----- Data section -----

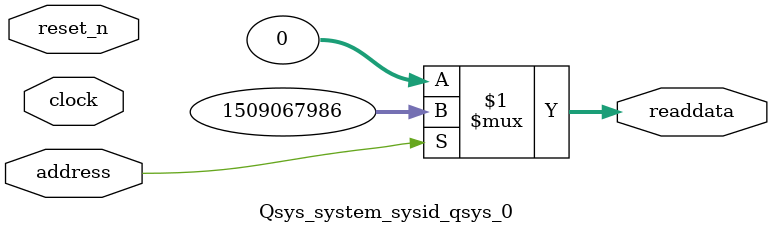
<source format=v>



// synthesis translate_off
`timescale 1ns / 1ps
// synthesis translate_on

// turn off superfluous verilog processor warnings 
// altera message_level Level1 
// altera message_off 10034 10035 10036 10037 10230 10240 10030 

module Qsys_system_sysid_qsys_0 (
               // inputs:
                address,
                clock,
                reset_n,

               // outputs:
                readdata
             )
;

  output  [ 31: 0] readdata;
  input            address;
  input            clock;
  input            reset_n;

  wire    [ 31: 0] readdata;
  //control_slave, which is an e_avalon_slave
  assign readdata = address ? 1509067986 : 0;

endmodule



</source>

-----

**Assignment:**
Leaving out any pictures, write the records above out exactly as they are.

**Exercise solution:**
<source format=v>



// synthesis translate_off
`timescale 1ns / 1ps
// synthesis translate_on

// turn off superfluous verilog processor warnings 
// altera message_level Level1 
// altera message_off 10034 10035 10036 10037 10230 10240 10030 

module Qsys_system_sysid_qsys_0 (
               // inputs:
                address,
                clock,
                reset_n,

               // outputs:
                readdata
             )
;

  output  [ 31: 0] readdata;
  input            address;
  input            clock;
  input            reset_n;

  wire    [ 31: 0] readdata;
  //control_slave, which is an e_avalon_slave
  assign readdata = address ? 1509067986 : 0;

endmodule



</source>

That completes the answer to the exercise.